Refleksja rodziny Czajek z Białowieskiego PN

Dziennik wypraw

Czajki w Białowieskim Parku Narodowym

Nie mogliśmy już dłużej wytrzymać zamknięci w domu. Zew przygody i natury wzywał nas i z perspektywy czasu oceniam, że ta wycieczka zrobiła dla naszej rodziny bardzo dużo dobrego.

Nocowaliśmy w fantastycznej starej chatce gdzie jedynym źródłem ogrzewania był kominek. Białowieża była pokryta świeżym śniegiem, a na weekend zapowiadano temperatury poniżej -20 stopni – prawdziwa zima! Kiedy przyjechaliśmy ogień wesoło buzował z kominku ogrzewając dla nas domek. Ostatnio ulubionym audiobookiem dzieci jest historia o Saltkrokan Astrid Lindgren i czuliśmy się jak rodzina Melkersonów kiedy pierwszy raz zobaczyli Zagrodę Stolarza.

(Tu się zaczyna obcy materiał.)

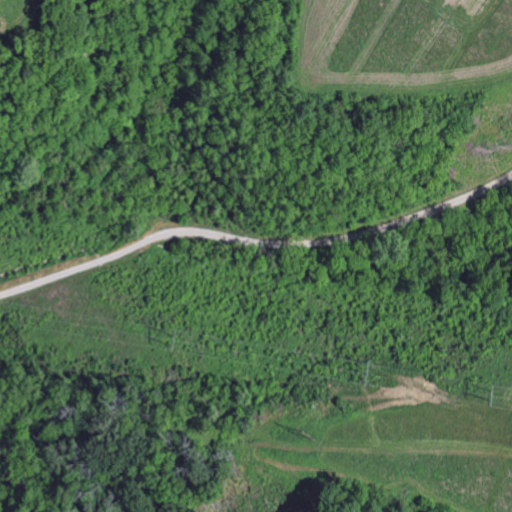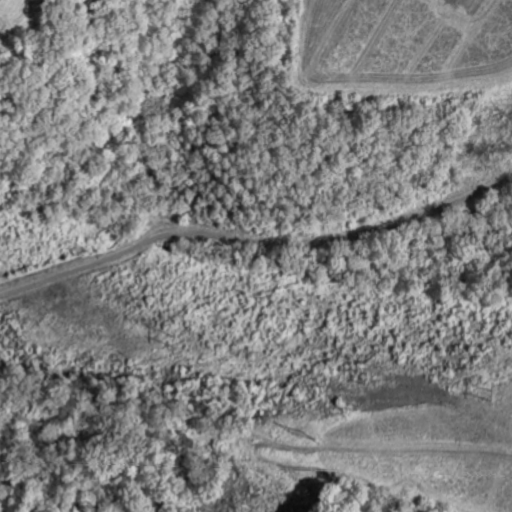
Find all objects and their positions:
road: (254, 242)
power tower: (158, 336)
power tower: (347, 369)
power tower: (473, 389)
power tower: (276, 433)
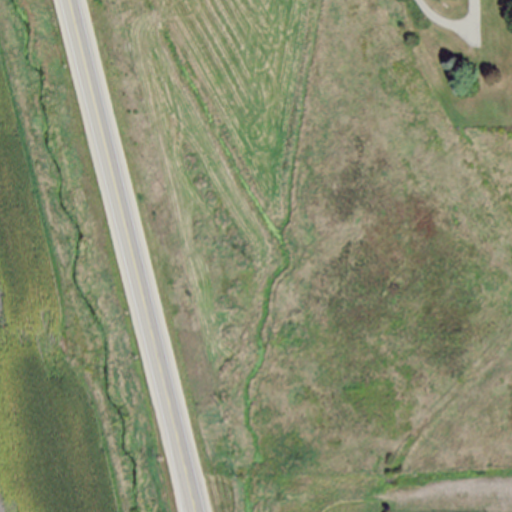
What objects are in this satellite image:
road: (445, 25)
road: (128, 230)
road: (190, 486)
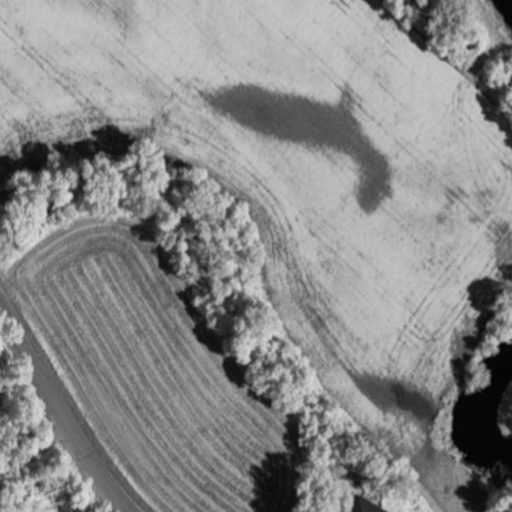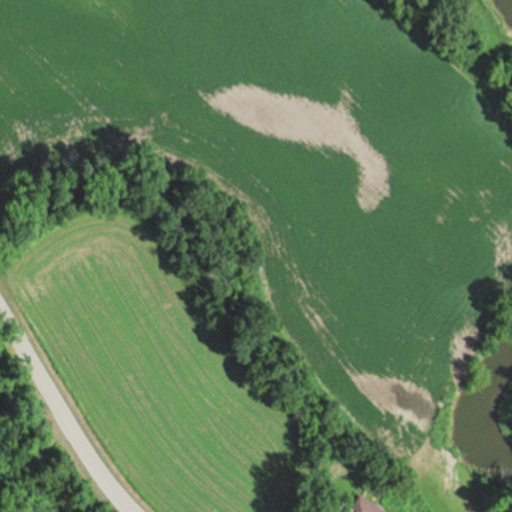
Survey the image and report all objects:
river: (489, 405)
road: (61, 413)
building: (362, 505)
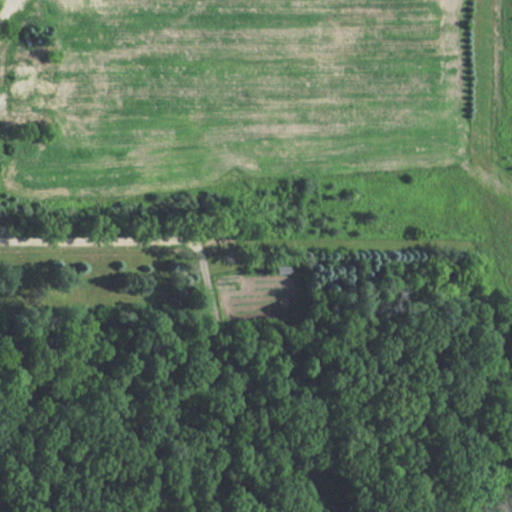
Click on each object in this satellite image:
road: (204, 282)
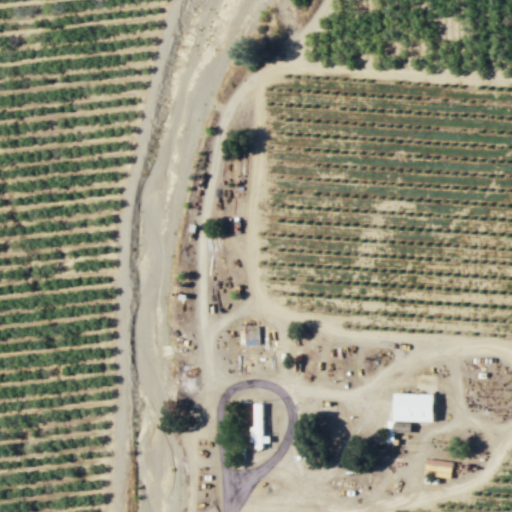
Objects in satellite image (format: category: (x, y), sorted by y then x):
road: (123, 253)
building: (251, 335)
road: (402, 346)
building: (412, 407)
building: (438, 467)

Korzystając z tego, że dzień był jeszcze młody, przebraliśmy się adekwatnie do panujących na zewnątrz mrozów i wybraliśmy się do Parku Pałacowego licząc w duchu, że uda nam się zwiedzić Muzeum Leśno – Przyrodnicze Białowieskiego Parku Narodowego. Niestety, muzeum było zamknięte. Na pocieszenie została nam górka saneczkowa, na której znajdował się budynek muzeum. Górka miała po prostu idealne nachylenie i idealną długość. Poszaleliśmy na saneczkach, nie tylko dzieci, ale i my rodzice. W zasadzie nie było innej opcji, bo tylko wspinanie się na górkę chroniło przed zamarznięciem. Po obejrzeniu zachodu słońca nad stawem w parku wróciliśmy przyjemnie przemarznięci do domku. Dzieci oczywiście jeszcze nie powiedziały dość tego dnia i bawiły się na podwórku usypując wielkie zaspy śniegu w które potem je wrzucaliśmy trzymając za nogi i ręce i bujając.

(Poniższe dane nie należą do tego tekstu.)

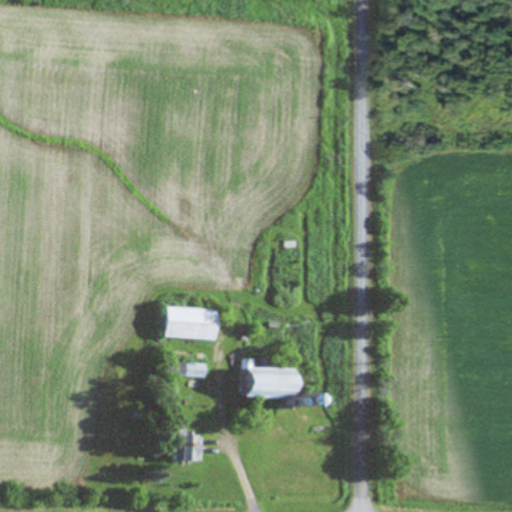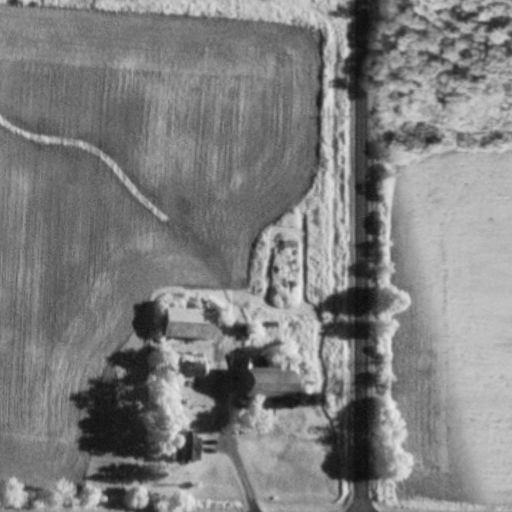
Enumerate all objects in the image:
road: (361, 256)
building: (185, 324)
building: (191, 371)
building: (261, 383)
building: (184, 449)
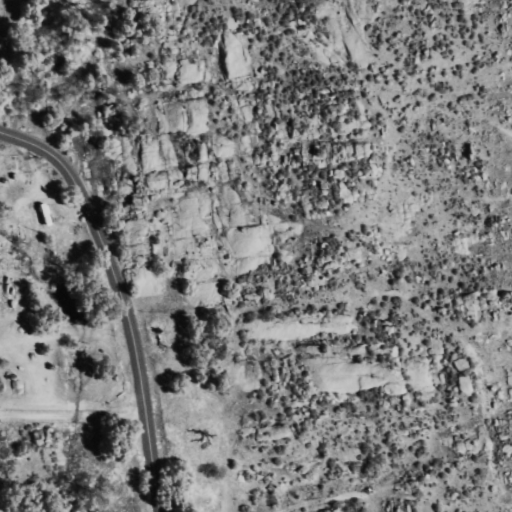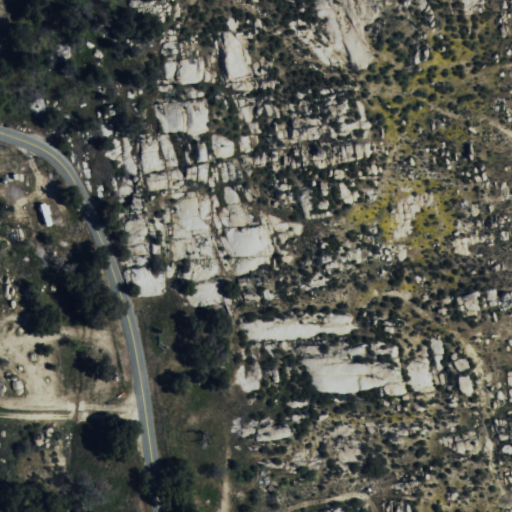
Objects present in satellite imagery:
road: (124, 298)
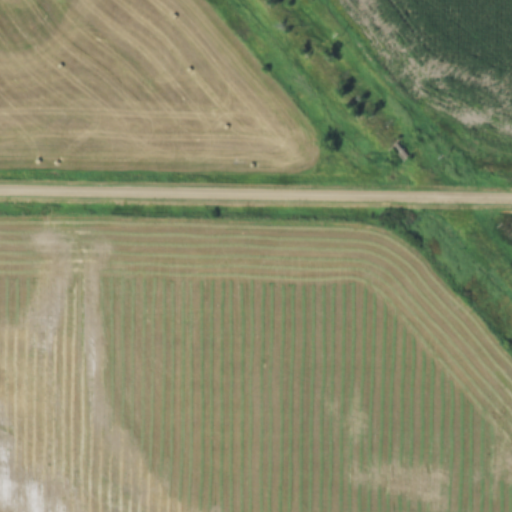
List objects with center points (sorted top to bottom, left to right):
road: (255, 192)
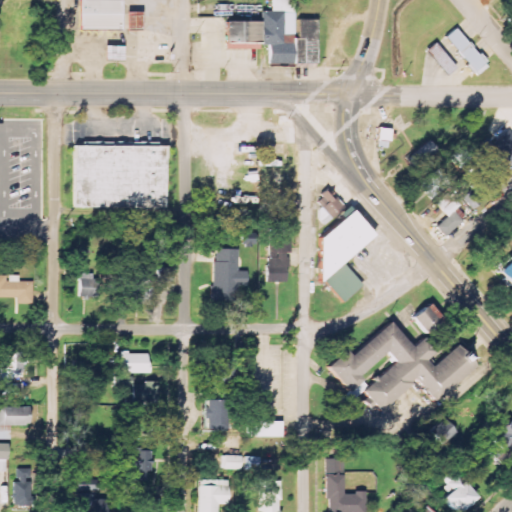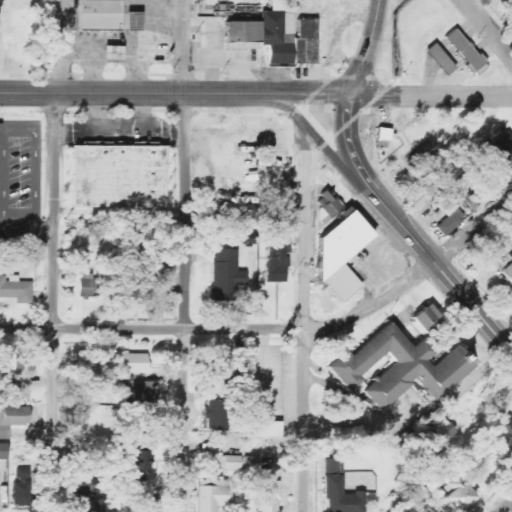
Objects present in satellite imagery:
building: (96, 15)
building: (99, 15)
building: (133, 21)
building: (11, 23)
road: (487, 28)
building: (243, 31)
building: (237, 32)
building: (284, 34)
building: (287, 35)
road: (61, 46)
road: (183, 46)
road: (367, 48)
road: (442, 49)
building: (460, 50)
building: (464, 51)
building: (113, 53)
road: (468, 64)
road: (109, 92)
road: (284, 93)
road: (430, 94)
building: (384, 135)
road: (314, 137)
building: (499, 150)
building: (421, 155)
building: (459, 158)
road: (354, 159)
road: (31, 166)
parking lot: (20, 177)
building: (115, 177)
building: (119, 177)
road: (0, 182)
building: (434, 185)
building: (330, 209)
building: (449, 215)
building: (446, 223)
road: (304, 227)
road: (472, 227)
road: (16, 231)
road: (42, 231)
building: (341, 255)
building: (277, 269)
building: (274, 270)
building: (506, 273)
building: (221, 274)
building: (165, 275)
building: (225, 276)
road: (451, 284)
building: (87, 286)
building: (16, 289)
building: (133, 290)
road: (53, 301)
road: (183, 302)
road: (373, 308)
building: (426, 319)
road: (151, 327)
building: (135, 364)
building: (393, 367)
building: (398, 368)
building: (10, 371)
building: (221, 372)
building: (138, 392)
building: (216, 415)
building: (14, 416)
road: (303, 420)
building: (263, 428)
building: (503, 437)
building: (137, 463)
building: (230, 463)
building: (24, 488)
building: (340, 490)
building: (456, 493)
building: (211, 495)
building: (268, 496)
building: (88, 500)
building: (149, 504)
road: (507, 507)
building: (426, 509)
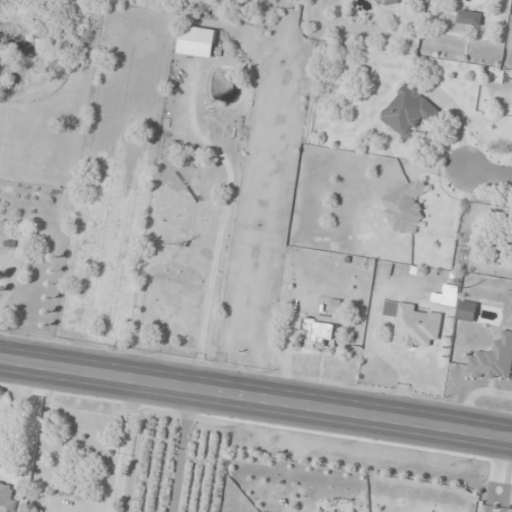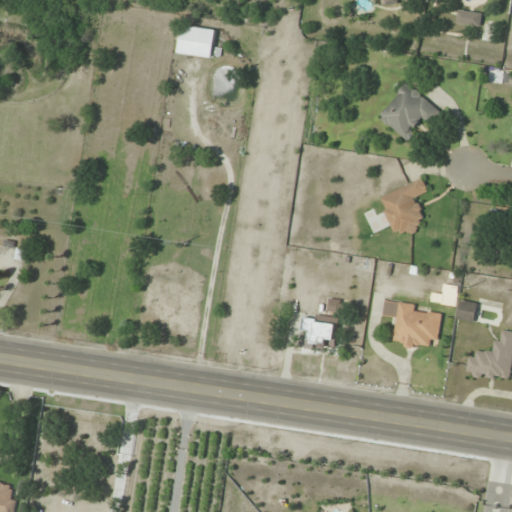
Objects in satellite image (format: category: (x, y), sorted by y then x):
building: (389, 2)
building: (470, 18)
building: (197, 42)
building: (410, 112)
road: (489, 173)
building: (405, 208)
building: (467, 311)
building: (415, 324)
building: (321, 332)
building: (494, 360)
road: (255, 395)
road: (503, 474)
building: (7, 495)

Noc była ciekawa. Temperatura spadła do -17 stopni i w nocy trzeba było wstawać dokładać do kominka, aby rano dało się w ogóle wyjść z łóżka. Było coś cudownie pierwotnego w konieczności utrzymania ognia w celu przetrwania.

Następnego dnia wybraliśmy się z Białowieży do Zagrody Pokazowej Żubrów zielonym szlakiem z zamiarem powrotu ścieżką Żebra Żubra. Puszcza była przykryta grubą warstwą śniegu, który skrzypiał pod nogami. Promienie słońca prześwitywały przez gałęzie potęgując jasność. Co i rusz natykaliśmy się na ślady zwierząt.

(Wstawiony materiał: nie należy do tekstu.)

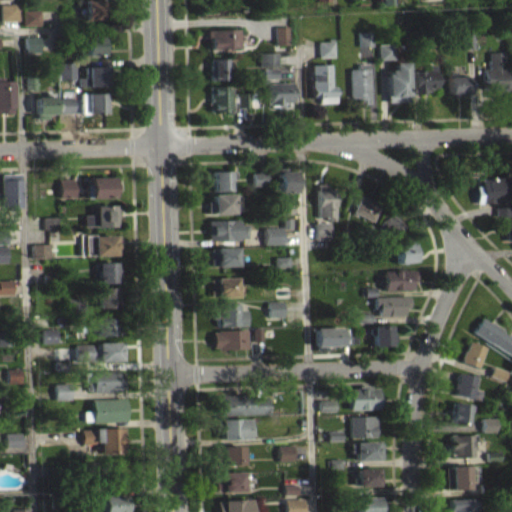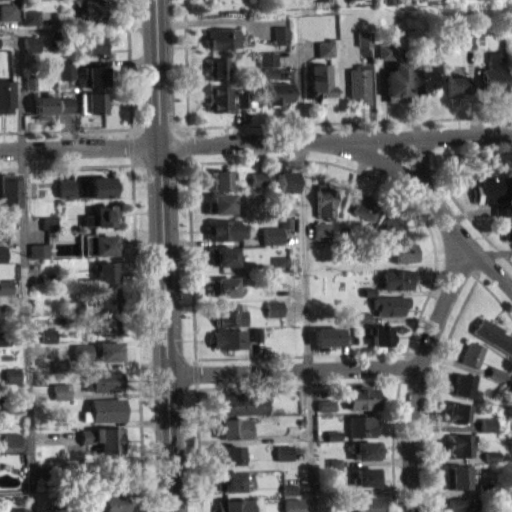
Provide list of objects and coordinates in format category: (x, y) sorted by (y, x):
building: (38, 1)
building: (4, 2)
building: (355, 2)
building: (362, 2)
building: (388, 2)
building: (321, 3)
building: (388, 5)
building: (94, 8)
building: (9, 10)
road: (53, 15)
building: (91, 15)
building: (31, 16)
building: (9, 18)
road: (217, 21)
building: (30, 23)
road: (78, 27)
building: (282, 34)
building: (223, 36)
building: (365, 37)
building: (469, 39)
building: (280, 41)
building: (31, 43)
building: (93, 44)
building: (222, 44)
building: (365, 44)
building: (326, 47)
building: (469, 47)
building: (31, 50)
road: (307, 50)
building: (386, 50)
building: (92, 51)
building: (325, 54)
road: (287, 57)
building: (385, 57)
building: (268, 58)
road: (116, 60)
road: (129, 64)
building: (217, 67)
building: (66, 69)
road: (186, 71)
building: (268, 71)
building: (268, 72)
road: (287, 72)
building: (495, 73)
building: (94, 75)
building: (217, 75)
building: (65, 76)
building: (423, 78)
building: (495, 79)
building: (30, 81)
building: (321, 81)
building: (397, 81)
building: (93, 82)
building: (360, 82)
building: (458, 82)
building: (423, 86)
building: (321, 89)
building: (359, 89)
building: (397, 89)
building: (458, 90)
road: (373, 91)
road: (472, 91)
building: (6, 92)
building: (279, 93)
building: (218, 96)
building: (245, 98)
road: (383, 98)
road: (479, 98)
road: (29, 100)
building: (279, 100)
building: (92, 101)
building: (6, 102)
building: (65, 103)
building: (218, 104)
building: (43, 105)
building: (245, 105)
building: (92, 108)
building: (65, 111)
building: (42, 112)
road: (417, 114)
road: (350, 120)
road: (141, 127)
road: (66, 129)
road: (65, 130)
road: (255, 141)
road: (474, 153)
road: (262, 156)
road: (423, 159)
road: (64, 163)
road: (66, 165)
building: (259, 178)
road: (356, 178)
building: (221, 179)
building: (286, 179)
road: (381, 180)
building: (259, 184)
building: (101, 185)
building: (65, 186)
building: (220, 186)
building: (286, 187)
building: (493, 188)
building: (10, 189)
building: (99, 193)
building: (65, 194)
building: (9, 196)
building: (492, 196)
building: (325, 201)
road: (435, 201)
building: (221, 202)
building: (365, 207)
building: (324, 208)
building: (220, 209)
building: (502, 209)
building: (276, 210)
road: (293, 211)
road: (416, 211)
road: (465, 211)
road: (471, 212)
building: (101, 214)
building: (365, 214)
building: (501, 217)
building: (49, 221)
building: (101, 221)
road: (13, 222)
building: (287, 222)
building: (389, 226)
building: (48, 228)
building: (227, 228)
building: (321, 229)
building: (392, 229)
road: (308, 230)
building: (509, 231)
building: (273, 234)
building: (3, 235)
road: (292, 235)
building: (227, 236)
building: (321, 236)
building: (508, 238)
building: (272, 241)
building: (3, 242)
building: (100, 242)
road: (215, 242)
building: (40, 249)
building: (101, 250)
building: (404, 251)
building: (3, 253)
road: (493, 253)
building: (223, 254)
road: (165, 255)
building: (39, 256)
road: (192, 257)
road: (296, 259)
building: (403, 259)
building: (2, 260)
building: (281, 260)
building: (222, 262)
road: (304, 264)
building: (281, 267)
road: (25, 270)
building: (107, 270)
building: (50, 278)
building: (105, 278)
building: (397, 278)
road: (34, 279)
building: (223, 285)
building: (396, 285)
building: (6, 286)
building: (283, 290)
building: (367, 290)
road: (409, 291)
building: (5, 293)
building: (222, 293)
building: (108, 295)
road: (495, 296)
building: (106, 303)
building: (389, 303)
building: (74, 305)
road: (124, 308)
building: (275, 308)
road: (294, 308)
road: (138, 309)
building: (73, 311)
building: (389, 312)
building: (229, 313)
building: (274, 315)
building: (363, 316)
road: (404, 318)
building: (229, 321)
building: (108, 324)
building: (269, 331)
building: (106, 332)
building: (256, 333)
building: (381, 334)
building: (49, 335)
building: (329, 335)
building: (492, 335)
building: (6, 338)
building: (229, 338)
building: (353, 338)
building: (379, 341)
building: (49, 342)
building: (330, 342)
building: (493, 342)
building: (5, 344)
building: (228, 345)
building: (99, 350)
building: (472, 352)
road: (300, 354)
road: (344, 354)
road: (256, 355)
building: (90, 358)
building: (471, 360)
road: (457, 363)
building: (61, 364)
road: (118, 364)
road: (403, 365)
road: (294, 369)
building: (496, 371)
road: (437, 372)
building: (13, 374)
road: (418, 376)
building: (105, 380)
building: (12, 381)
building: (511, 381)
road: (259, 382)
road: (298, 384)
building: (464, 384)
building: (104, 387)
building: (61, 390)
road: (433, 390)
building: (510, 391)
building: (464, 392)
building: (1, 393)
road: (119, 393)
building: (61, 396)
building: (362, 396)
building: (0, 399)
building: (242, 403)
road: (313, 404)
building: (325, 404)
building: (361, 404)
building: (105, 410)
building: (459, 410)
building: (242, 411)
building: (324, 411)
building: (107, 416)
building: (458, 419)
road: (148, 421)
building: (487, 423)
building: (509, 423)
building: (361, 425)
road: (445, 425)
building: (231, 426)
building: (486, 430)
building: (361, 432)
building: (232, 434)
building: (332, 435)
road: (56, 436)
building: (105, 437)
building: (12, 438)
road: (240, 439)
road: (198, 442)
building: (460, 443)
building: (11, 445)
building: (104, 445)
road: (393, 445)
building: (365, 449)
building: (283, 451)
building: (460, 451)
building: (227, 454)
building: (491, 455)
building: (366, 457)
building: (283, 459)
road: (447, 460)
building: (228, 461)
building: (332, 462)
road: (374, 462)
building: (96, 470)
building: (366, 475)
building: (456, 475)
building: (111, 476)
building: (229, 480)
building: (366, 483)
building: (454, 483)
building: (228, 488)
building: (289, 488)
road: (303, 488)
road: (383, 490)
building: (485, 491)
road: (445, 492)
building: (288, 495)
building: (57, 500)
building: (111, 502)
building: (368, 503)
building: (293, 504)
building: (461, 504)
building: (234, 505)
building: (111, 506)
building: (367, 507)
building: (232, 508)
building: (292, 508)
building: (460, 508)
building: (19, 509)
building: (336, 511)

W zagrodzie żubrów mieliśmy dużo szczęścia, bo wiele zwierząt stała blisko przejścia i mogliśmy obejrzeć z bardzo bliska łoszkę, dziki, żubronia, jelenie i koniki polskie (jeden chciał Tymkowi zdjąć czapkę z głowy) a także gwóźdź programu – niespełna roczną sarenkę o wiele mówiącym imieniu Bambi. Mocno przemarznięci ogrzaliśmy się i posililiśmy w budynku Centrum Edukacyjnego i ruszyliśmy w drogę powrotną, zgodnie z planem, kładką Żebra Żubra. Kładka była pokryta śniegiem i niesamowicie skrzypiała. Pogoda zaczęła się powoli zmieniać, zachmurzyło się, a kiedy byliśmy w połowie kładki zaczęło porządnie sypać śniegiem. Po zejściu z kładki, przemykając wyludniałymi ulicami przez Białowieżę przypomniałam sobie opowieści naszej Gospodyni o wilkach biegających po ulicach Białowieży i polujących na psy. Przyspieszyliśmy kroku. Kiedy dotarliśmy do domku byliśmy naprawdę porządnie zmęczeni kuleniem się przed wiatrem i śniegiem. Nie ma nic przyjemniejszego po takim spacerze niż siedzenie przed ciepłym kominkiem i obserwowanie zamieci śnieżnej za oknem.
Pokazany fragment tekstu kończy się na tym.